Künstliches Licht produziert Jetlag

Biorhythmus von Morgenmenschen leidet bei Nachtarbeit stärker.
Wien Künstliches Licht stört den biologischen Rhythmus von in der Nacht arbeitenden Menschen und beeinflusst den Melatoninspiegel. Damit steigt die Gefahr chronischer Erkrankungen. Eine Forschergruppe an der Medizinischen Universität Wien hat nun herausgefunden, dass das Risiko vom individuellen Chronotyp abhängt: Nachtmenschen belastet Nachtarbeit weit weniger als Morgenmenschen.
Gestörte Produktion
Schichtarbeit gilt seit Langem als ungesund. Der natürliche Rhythmuswechsel unzähliger Körperfunktionen wird gestört, wodurch die Wahrscheinlichkeit, etwa an Diabetes oder Krebs zu erkranken, höher ist als bei regelmäßig untertags arbeitenden Menschen, berichtete die MedUni. Das liege möglicherweise auch an einer gestörten Produktion des Schlafhormons Melatonin, weil bei künstlichem Licht nicht genügend davon produziert wird. Künstliches Licht verursache bei in der Nacht Arbeitenden tatsächlich eine Art Jetlag, weil der Tag-Nacht-Rhythmus gestört ist, stellten die Forscher fest. Der Chronotyp beeinflusse das Ausmaß dieser Irritation. Die Ergebnisse der Longitudinal-Studie „Nurses‘ Health-Study II“ von Forschern um Eva Schernhammer von der Abteilung für Epidemiologie des Zentrums für Public Health der Medizinischen Universität Wien wurden im Fachjournal „Cancer, Epidemiology, Biomarkers and Prevention“ publiziert.
Melatonin unregelmäßig
Schernhammer wertete spezifisches Datenmaterial von 130 Teilnehmerinnen der seit 1989 laufenden, amerikanischen Studie aus. Die Probandinnen waren sieben Tage lang mit einem Gerät ausgestattet, das den Lichteinfall an der Netzhaut misst. Zusätzlich wurden Urinproben auf den Melatonin-Gehalt untersucht sowie Schlafqualität und Chronotyp ermittelt.

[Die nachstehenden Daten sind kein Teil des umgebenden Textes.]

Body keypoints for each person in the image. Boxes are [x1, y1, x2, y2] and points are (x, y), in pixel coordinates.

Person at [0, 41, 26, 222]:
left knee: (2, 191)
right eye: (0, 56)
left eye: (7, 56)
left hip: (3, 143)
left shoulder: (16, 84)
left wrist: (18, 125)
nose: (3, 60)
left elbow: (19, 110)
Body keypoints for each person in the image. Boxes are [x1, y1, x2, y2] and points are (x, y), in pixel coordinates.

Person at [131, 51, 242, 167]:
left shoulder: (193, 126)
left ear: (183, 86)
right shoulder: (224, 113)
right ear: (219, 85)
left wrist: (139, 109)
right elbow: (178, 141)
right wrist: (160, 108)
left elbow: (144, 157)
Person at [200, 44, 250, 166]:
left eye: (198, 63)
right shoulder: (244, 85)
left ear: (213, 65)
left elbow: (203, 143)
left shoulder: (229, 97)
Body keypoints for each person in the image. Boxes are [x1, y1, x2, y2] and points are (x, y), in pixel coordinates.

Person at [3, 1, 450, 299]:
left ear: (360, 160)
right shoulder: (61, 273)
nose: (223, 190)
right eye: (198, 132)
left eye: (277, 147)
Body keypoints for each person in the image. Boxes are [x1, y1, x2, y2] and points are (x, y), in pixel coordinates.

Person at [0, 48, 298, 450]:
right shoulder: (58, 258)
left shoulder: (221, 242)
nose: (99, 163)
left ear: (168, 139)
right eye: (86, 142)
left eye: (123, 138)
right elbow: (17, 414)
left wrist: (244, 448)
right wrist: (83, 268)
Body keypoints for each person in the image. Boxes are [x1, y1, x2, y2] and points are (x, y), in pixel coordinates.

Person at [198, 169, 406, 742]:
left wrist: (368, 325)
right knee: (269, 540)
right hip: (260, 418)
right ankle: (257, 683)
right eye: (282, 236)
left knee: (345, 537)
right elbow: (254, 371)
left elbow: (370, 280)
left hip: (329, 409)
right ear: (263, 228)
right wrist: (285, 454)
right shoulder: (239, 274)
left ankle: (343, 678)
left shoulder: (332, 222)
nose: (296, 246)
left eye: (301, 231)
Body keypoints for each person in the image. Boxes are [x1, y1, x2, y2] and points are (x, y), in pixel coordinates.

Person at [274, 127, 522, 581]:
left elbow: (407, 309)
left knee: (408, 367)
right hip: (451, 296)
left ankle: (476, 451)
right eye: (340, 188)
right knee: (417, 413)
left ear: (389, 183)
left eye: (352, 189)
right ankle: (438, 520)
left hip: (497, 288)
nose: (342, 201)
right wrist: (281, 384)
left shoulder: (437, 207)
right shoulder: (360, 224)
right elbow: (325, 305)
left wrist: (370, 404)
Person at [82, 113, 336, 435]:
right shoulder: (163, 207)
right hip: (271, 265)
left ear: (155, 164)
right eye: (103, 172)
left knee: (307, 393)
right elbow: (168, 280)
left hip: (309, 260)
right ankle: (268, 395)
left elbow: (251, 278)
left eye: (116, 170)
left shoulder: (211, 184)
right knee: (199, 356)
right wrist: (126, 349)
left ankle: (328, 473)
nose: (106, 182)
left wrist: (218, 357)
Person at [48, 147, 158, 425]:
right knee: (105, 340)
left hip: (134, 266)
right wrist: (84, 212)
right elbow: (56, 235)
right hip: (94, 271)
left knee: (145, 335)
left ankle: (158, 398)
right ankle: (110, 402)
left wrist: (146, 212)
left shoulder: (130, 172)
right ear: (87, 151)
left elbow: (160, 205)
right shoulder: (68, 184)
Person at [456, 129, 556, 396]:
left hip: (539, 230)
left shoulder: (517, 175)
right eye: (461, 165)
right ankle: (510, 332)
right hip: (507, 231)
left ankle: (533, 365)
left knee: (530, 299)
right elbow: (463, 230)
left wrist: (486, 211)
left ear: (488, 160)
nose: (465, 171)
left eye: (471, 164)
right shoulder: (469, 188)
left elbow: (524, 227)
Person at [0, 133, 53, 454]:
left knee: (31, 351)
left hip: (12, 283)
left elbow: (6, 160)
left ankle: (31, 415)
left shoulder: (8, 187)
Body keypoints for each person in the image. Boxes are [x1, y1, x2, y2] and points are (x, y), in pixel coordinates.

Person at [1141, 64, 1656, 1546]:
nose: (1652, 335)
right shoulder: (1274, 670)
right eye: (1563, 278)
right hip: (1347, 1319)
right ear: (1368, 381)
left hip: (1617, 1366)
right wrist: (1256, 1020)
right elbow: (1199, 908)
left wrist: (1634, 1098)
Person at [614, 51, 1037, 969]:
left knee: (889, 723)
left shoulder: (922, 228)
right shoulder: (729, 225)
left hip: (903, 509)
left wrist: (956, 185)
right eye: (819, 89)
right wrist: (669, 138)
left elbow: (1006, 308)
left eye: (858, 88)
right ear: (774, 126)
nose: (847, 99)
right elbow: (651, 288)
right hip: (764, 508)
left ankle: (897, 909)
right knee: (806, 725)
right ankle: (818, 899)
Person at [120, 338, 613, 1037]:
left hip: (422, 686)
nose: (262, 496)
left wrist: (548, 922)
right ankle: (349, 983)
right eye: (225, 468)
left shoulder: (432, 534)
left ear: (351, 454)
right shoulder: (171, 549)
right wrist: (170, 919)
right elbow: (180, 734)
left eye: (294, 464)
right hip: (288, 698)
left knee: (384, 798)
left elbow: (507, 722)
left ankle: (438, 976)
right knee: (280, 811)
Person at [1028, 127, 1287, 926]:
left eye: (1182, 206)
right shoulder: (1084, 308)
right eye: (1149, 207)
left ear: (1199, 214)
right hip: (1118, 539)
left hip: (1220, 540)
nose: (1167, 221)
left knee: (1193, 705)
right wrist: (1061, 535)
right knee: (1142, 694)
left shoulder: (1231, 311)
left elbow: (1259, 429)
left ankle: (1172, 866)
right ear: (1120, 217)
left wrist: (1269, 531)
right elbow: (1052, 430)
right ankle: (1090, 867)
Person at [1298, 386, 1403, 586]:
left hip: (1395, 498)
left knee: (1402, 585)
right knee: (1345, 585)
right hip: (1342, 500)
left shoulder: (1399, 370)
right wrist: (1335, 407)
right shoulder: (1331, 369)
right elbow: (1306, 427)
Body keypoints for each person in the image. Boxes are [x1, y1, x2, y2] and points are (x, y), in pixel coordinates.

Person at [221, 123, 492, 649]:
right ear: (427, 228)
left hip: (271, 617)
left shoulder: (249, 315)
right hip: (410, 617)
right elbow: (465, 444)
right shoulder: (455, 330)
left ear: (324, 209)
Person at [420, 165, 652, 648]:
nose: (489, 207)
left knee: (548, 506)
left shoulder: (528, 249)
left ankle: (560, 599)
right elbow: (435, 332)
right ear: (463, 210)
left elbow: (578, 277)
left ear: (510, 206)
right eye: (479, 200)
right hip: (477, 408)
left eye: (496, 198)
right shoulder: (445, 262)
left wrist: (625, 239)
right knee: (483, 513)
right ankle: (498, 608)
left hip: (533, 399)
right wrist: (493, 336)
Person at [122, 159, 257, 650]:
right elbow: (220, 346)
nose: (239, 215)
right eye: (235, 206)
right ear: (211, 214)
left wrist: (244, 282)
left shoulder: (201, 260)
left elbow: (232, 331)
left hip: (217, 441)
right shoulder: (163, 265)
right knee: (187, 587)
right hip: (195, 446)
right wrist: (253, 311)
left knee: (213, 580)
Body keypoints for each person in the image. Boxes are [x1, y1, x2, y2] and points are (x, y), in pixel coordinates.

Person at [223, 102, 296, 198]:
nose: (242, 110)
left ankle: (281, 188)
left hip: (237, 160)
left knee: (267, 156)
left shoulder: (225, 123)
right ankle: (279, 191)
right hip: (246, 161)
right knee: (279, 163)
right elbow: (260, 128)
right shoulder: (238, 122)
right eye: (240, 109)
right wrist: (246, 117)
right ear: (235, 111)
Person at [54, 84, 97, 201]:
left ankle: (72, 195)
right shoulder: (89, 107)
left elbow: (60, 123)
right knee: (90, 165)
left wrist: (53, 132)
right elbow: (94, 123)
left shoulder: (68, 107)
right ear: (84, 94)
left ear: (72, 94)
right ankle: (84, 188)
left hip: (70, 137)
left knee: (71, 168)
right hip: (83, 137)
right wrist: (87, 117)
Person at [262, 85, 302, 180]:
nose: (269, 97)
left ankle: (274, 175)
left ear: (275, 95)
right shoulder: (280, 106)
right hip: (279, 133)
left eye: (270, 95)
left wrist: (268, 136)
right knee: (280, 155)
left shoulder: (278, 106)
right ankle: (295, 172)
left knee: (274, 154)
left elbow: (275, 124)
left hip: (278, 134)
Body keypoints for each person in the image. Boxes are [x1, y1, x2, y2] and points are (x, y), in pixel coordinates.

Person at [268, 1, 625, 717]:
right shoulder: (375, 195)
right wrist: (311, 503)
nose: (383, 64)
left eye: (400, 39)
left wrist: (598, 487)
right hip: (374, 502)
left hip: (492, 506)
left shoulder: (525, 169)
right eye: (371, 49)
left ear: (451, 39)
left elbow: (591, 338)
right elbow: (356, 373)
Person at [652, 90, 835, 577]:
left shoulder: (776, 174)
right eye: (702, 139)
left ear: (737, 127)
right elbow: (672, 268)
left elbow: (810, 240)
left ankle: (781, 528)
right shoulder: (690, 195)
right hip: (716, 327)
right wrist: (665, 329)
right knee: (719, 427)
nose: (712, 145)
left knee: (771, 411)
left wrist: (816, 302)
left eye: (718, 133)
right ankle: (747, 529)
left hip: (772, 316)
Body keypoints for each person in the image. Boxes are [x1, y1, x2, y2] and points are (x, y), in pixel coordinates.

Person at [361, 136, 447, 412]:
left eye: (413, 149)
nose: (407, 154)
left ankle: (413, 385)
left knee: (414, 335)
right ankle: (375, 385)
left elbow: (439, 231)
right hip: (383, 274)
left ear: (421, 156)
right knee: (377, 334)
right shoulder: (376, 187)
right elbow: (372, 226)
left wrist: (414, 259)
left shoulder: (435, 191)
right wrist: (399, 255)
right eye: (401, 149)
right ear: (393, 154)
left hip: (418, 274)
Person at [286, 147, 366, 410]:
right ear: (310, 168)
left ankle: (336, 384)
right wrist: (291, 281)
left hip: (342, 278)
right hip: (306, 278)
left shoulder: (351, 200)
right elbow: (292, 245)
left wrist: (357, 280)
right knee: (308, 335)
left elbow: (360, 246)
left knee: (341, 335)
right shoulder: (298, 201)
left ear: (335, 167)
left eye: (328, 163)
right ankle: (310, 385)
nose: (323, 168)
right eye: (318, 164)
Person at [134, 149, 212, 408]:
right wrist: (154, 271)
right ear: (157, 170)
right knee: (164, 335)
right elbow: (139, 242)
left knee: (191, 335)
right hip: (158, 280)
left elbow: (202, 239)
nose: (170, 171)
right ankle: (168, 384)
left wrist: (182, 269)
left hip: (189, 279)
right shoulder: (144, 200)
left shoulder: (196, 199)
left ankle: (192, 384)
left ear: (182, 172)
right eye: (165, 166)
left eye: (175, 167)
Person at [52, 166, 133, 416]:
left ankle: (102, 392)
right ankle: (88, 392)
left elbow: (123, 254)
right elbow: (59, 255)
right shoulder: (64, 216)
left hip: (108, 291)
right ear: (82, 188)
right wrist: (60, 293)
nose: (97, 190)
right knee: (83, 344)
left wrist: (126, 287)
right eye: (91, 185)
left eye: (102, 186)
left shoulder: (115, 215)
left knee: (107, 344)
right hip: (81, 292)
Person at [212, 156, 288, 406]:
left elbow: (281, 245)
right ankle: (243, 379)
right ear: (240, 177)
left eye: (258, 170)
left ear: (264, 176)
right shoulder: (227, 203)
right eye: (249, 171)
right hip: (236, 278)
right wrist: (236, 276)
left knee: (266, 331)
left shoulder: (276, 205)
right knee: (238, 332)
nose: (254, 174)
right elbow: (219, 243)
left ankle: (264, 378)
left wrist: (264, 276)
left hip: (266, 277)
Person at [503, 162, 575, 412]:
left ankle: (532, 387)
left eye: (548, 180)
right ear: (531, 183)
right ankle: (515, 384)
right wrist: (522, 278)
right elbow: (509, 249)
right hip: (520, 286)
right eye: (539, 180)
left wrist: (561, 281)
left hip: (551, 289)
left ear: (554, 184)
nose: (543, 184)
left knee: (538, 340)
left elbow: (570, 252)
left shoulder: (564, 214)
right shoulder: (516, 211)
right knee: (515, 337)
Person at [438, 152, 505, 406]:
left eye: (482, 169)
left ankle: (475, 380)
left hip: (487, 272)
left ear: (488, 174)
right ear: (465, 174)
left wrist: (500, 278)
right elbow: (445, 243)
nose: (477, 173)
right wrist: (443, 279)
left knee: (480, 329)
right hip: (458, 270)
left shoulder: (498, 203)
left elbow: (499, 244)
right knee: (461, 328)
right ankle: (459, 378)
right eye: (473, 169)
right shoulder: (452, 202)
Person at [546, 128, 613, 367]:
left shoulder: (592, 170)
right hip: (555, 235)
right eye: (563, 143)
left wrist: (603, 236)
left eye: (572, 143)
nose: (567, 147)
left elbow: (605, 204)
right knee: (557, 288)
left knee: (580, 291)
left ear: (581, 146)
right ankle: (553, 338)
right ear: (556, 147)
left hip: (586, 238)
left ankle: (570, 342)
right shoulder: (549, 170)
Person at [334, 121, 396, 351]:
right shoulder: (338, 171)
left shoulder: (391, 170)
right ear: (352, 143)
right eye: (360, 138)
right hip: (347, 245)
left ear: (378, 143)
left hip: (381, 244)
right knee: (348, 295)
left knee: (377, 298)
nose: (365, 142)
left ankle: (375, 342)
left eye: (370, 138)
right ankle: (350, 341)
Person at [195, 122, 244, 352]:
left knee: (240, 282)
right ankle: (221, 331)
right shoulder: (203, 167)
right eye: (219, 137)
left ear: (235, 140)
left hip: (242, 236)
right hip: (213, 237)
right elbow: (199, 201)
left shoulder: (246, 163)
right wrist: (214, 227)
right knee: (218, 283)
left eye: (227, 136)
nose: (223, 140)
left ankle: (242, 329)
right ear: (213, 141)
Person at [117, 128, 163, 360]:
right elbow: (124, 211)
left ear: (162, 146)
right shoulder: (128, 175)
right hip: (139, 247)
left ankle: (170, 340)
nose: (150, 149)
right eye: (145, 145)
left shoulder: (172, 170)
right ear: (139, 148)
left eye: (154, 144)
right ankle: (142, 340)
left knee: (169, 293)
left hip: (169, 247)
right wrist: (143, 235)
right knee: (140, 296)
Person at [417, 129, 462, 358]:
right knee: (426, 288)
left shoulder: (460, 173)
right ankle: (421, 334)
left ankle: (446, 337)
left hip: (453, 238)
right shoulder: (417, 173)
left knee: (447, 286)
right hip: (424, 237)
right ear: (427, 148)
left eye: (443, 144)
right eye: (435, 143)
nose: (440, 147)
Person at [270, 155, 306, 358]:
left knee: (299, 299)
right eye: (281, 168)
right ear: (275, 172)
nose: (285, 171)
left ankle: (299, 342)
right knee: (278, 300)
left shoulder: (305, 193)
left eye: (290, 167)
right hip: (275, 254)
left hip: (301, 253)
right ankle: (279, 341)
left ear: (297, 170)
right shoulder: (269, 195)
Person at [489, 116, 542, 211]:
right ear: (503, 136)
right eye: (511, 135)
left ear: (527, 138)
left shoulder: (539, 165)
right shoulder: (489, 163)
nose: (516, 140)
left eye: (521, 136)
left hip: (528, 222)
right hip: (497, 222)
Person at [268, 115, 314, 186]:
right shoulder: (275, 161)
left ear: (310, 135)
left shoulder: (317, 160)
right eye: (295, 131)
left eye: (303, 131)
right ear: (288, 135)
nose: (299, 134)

Es zeigte sich, dass in der Nacht arbeitende Menschen eine deutlich höhere Lichtdosis erhalten als tagsüber und dass ihr Melatoninspiegel unregelmäßig ist. Für das Ausmaß der Belastung wurde der Chronotyp als maßgeblicher Faktor erkannt. Abendmenschen haben zwar unter normalen Tag-Nacht-Bedingungen einen etwas weniger ausgeprägten Melatoninrhythmus als Morgenmenschen. Deren Rhythmus – und somit das Gesundheitsrisiko – ist jedoch unter Nachtarbeitsbedingungen deutlich stärker betroffen als bei den Abendmenschen.
Zuvor hatte Schernhammer aufgezeigt, dass Morgenmenschen mit zunehmenden Jahren der Nachtarbeit ein steigendes Risiko einer Diabetes-Erkrankung haben. „Mit diesen neuen Daten leisten wir einen Beitrag in Richtung ‚Precision Prevention‘.
So wie den Chronotyp gilt es nun weitere individuelle Faktoren zu identifizieren, um die gesundheitlichen Auswirkungen einer gestörten inneren Uhr, die in unserer 24/7-Gesellschaft immer häufiger werden, gezielt abzuschwächen“, sagte die Medizinerin.